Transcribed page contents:
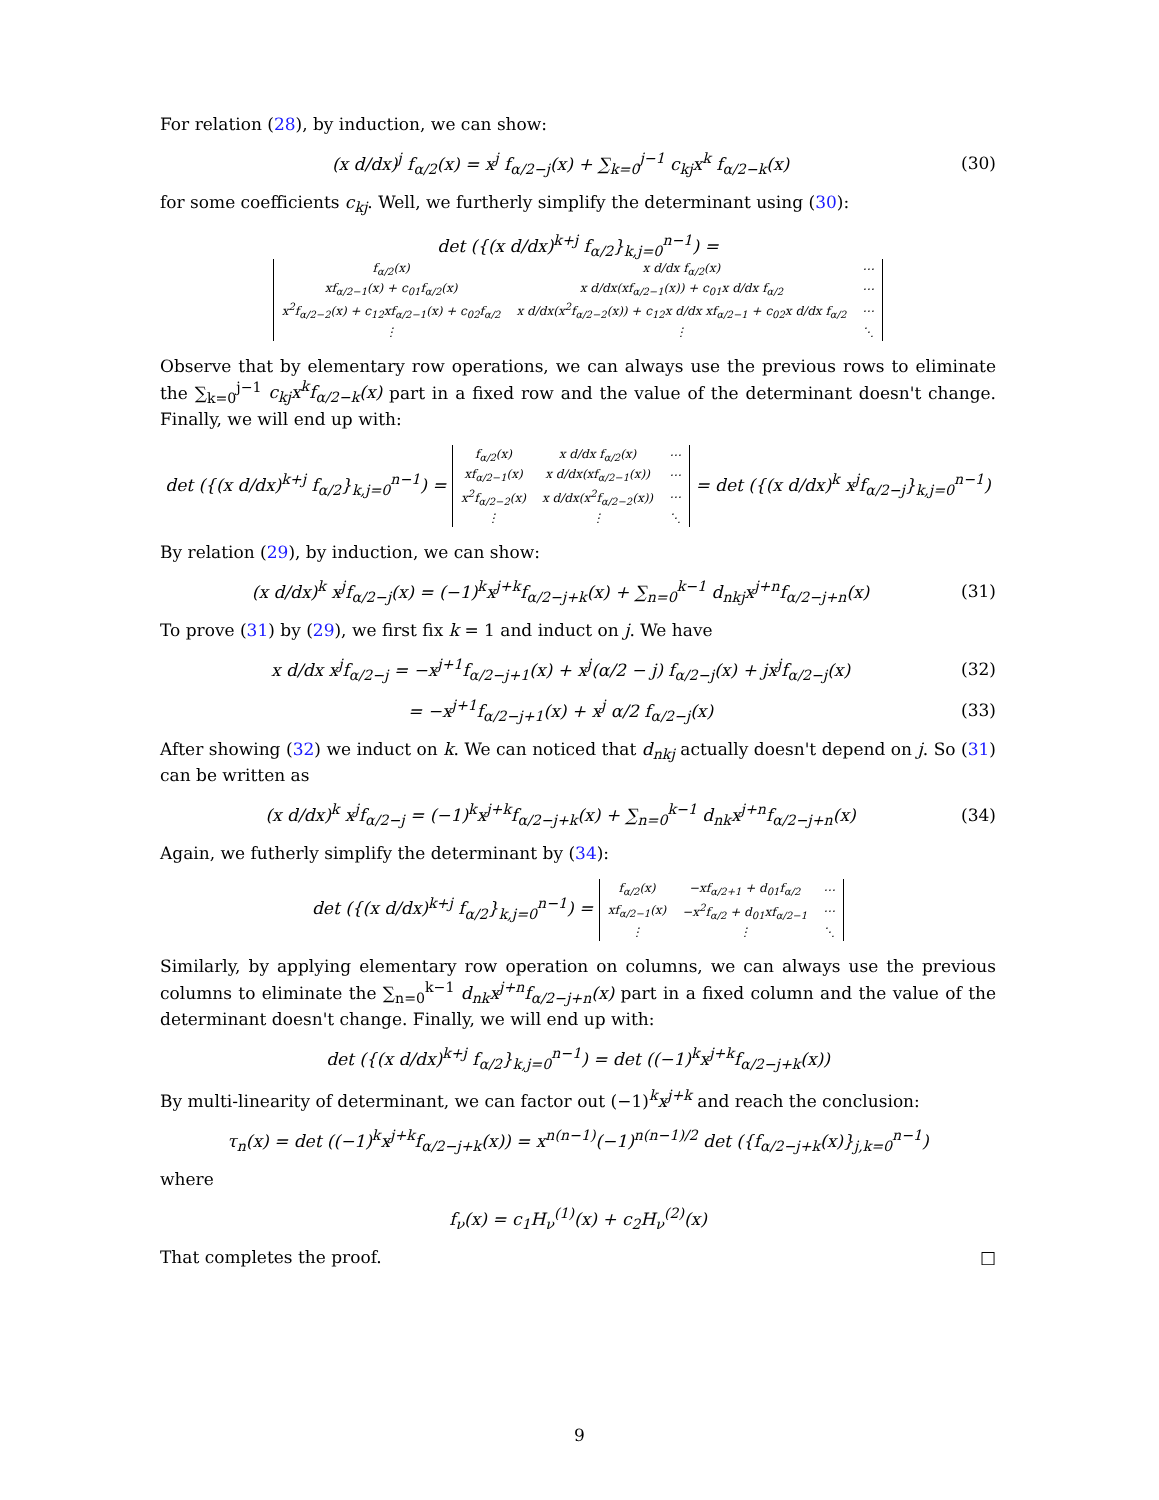For relation (28), by induction, we can show:
(x d/dx)<sup>j</sup> f<sub>α/2</sub>(x) = x<sup>j</sup> f<sub>α/2−j</sub>(x) + ∑<sub>k=0</sub><sup>j−1</sup> c<sub>kj</sub>x<sup>k</sup> f<sub>α/2−k</sub>(x) (30)
for some coefficients c<sub>kj</sub>. Well, we furtherly simplify the determinant using (30):
det ({(x d/dx)<sup>k+j</sup> f<sub>α/2</sub>}<sub>k,j=0</sub><sup>n−1</sup>) =
| f<sub>α/2</sub>(x) | x d/dx f<sub>α/2</sub>(x) | ⋯ |
| xf<sub>α/2−1</sub>(x) + c<sub>01</sub>f<sub>α/2</sub>(x) | x d/dx(xf<sub>α/2−1</sub>(x)) + c<sub>01</sub>x d/dx f<sub>α/2</sub> | ⋯ |
| x<sup>2</sup>f<sub>α/2−2</sub>(x) + c<sub>12</sub>xf<sub>α/2−1</sub>(x) + c<sub>02</sub>f<sub>α/2</sub> | x d/dx(x<sup>2</sup>f<sub>α/2−2</sub>(x)) + c<sub>12</sub>x d/dx xf<sub>α/2−1</sub> + c<sub>02</sub>x d/dx f<sub>α/2</sub> | ⋯ |
| ⋮ | ⋮ | ⋱ |
Observe that by elementary row operations, we can always use the previous rows to eliminate the ∑<sub>k=0</sub><sup>j−1</sup> c<sub>kj</sub>x<sup>k</sup>f<sub>α/2−k</sub>(x) part in a fixed row and the value of the determinant doesn't change. Finally, we will end up with:
det ({(x d/dx)<sup>k+j</sup> f<sub>α/2</sub>}<sub>k,j=0</sub><sup>n−1</sup>) =
| f<sub>α/2</sub>(x) | x d/dx f<sub>α/2</sub>(x) | ⋯ |
| xf<sub>α/2−1</sub>(x) | x d/dx(xf<sub>α/2−1</sub>(x)) | ⋯ |
| x<sup>2</sup>f<sub>α/2−2</sub>(x) | x d/dx(x<sup>2</sup>f<sub>α/2−2</sub>(x)) | ⋯ |
| ⋮ | ⋮ | ⋱ |
= det ({(x d/dx)<sup>k</sup> x<sup>j</sup>f<sub>α/2−j</sub>}<sub>k,j=0</sub><sup>n−1</sup>)
By relation (29), by induction, we can show:
(x d/dx)<sup>k</sup> x<sup>j</sup>f<sub>α/2−j</sub>(x) = (−1)<sup>k</sup>x<sup>j+k</sup>f<sub>α/2−j+k</sub>(x) + ∑<sub>n=0</sub><sup>k−1</sup> d<sub>nkj</sub>x<sup>j+n</sup>f<sub>α/2−j+n</sub>(x) (31)
To prove (31) by (29), we first fix k = 1 and induct on j. We have
x d/dx x<sup>j</sup>f<sub>α/2−j</sub> = −x<sup>j+1</sup>f<sub>α/2−j+1</sub>(x) + x<sup>j</sup>(α/2 − j) f<sub>α/2−j</sub>(x) + jx<sup>j</sup>f<sub>α/2−j</sub>(x) (32)
= −x<sup>j+1</sup>f<sub>α/2−j+1</sub>(x) + x<sup>j</sup> α/2 f<sub>α/2−j</sub>(x) (33)
After showing (32) we induct on k. We can noticed that d<sub>nkj</sub> actually doesn't depend on j. So (31) can be written as
(x d/dx)<sup>k</sup> x<sup>j</sup>f<sub>α/2−j</sub> = (−1)<sup>k</sup>x<sup>j+k</sup>f<sub>α/2−j+k</sub>(x) + ∑<sub>n=0</sub><sup>k−1</sup> d<sub>nk</sub>x<sup>j+n</sup>f<sub>α/2−j+n</sub>(x) (34)
Again, we futherly simplify the determinant by (34):
det ({(x d/dx)<sup>k+j</sup> f<sub>α/2</sub>}<sub>k,j=0</sub><sup>n−1</sup>) =
| f<sub>α/2</sub>(x) | −xf<sub>α/2+1</sub> + d<sub>01</sub>f<sub>α/2</sub> | ⋯ |
| xf<sub>α/2−1</sub>(x) | −x<sup>2</sup>f<sub>α/2</sub> + d<sub>01</sub>xf<sub>α/2−1</sub> | ⋯ |
| ⋮ | ⋮ | ⋱ |
Similarly, by applying elementary row operation on columns, we can always use the previous columns to eliminate the ∑<sub>n=0</sub><sup>k−1</sup> d<sub>nk</sub>x<sup>j+n</sup>f<sub>α/2−j+n</sub>(x) part in a fixed column and the value of the determinant doesn't change. Finally, we will end up with:
det ({(x d/dx)<sup>k+j</sup> f<sub>α/2</sub>}<sub>k,j=0</sub><sup>n−1</sup>) = det ((−1)<sup>k</sup>x<sup>j+k</sup>f<sub>α/2−j+k</sub>(x))
By multi-linearity of determinant, we can factor out (−1)<sup>k</sup>x<sup>j+k</sup> and reach the conclusion:
τ<sub>n</sub>(x) = det ((−1)<sup>k</sup>x<sup>j+k</sup>f<sub>α/2−j+k</sub>(x)) = x<sup>n(n−1)</sup>(−1)<sup>n(n−1)/2</sup> det ({f<sub>α/2−j+k</sub>(x)}<sub>j,k=0</sub><sup>n−1</sup>)
where
f<sub>ν</sub>(x) = c<sub>1</sub>H<sub>ν</sub><sup>(1)</sup>(x) + c<sub>2</sub>H<sub>ν</sub><sup>(2)</sup>(x)
That completes the proof. □
9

ASSIGNMENT
Looking through the records, copy out every line in which the word "with" is found.

THE COMPLETED TASK
Observe that by elementary row operations, we can always use the previous rows to eliminate the ∑<sub>k=0</sub><sup>j−1</sup> c<sub>kj</sub>x<sup>k</sup>f<sub>α/2−k</sub>(x) part in a fixed row and the value of the determinant doesn't change. Finally, we will end up with:
Similarly, by applying elementary row operation on columns, we can always use the previous columns to eliminate the ∑<sub>n=0</sub><sup>k−1</sup> d<sub>nk</sub>x<sup>j+n</sup>f<sub>α/2−j+n</sub>(x) part in a fixed column and the value of the determinant doesn't change. Finally, we will end up with:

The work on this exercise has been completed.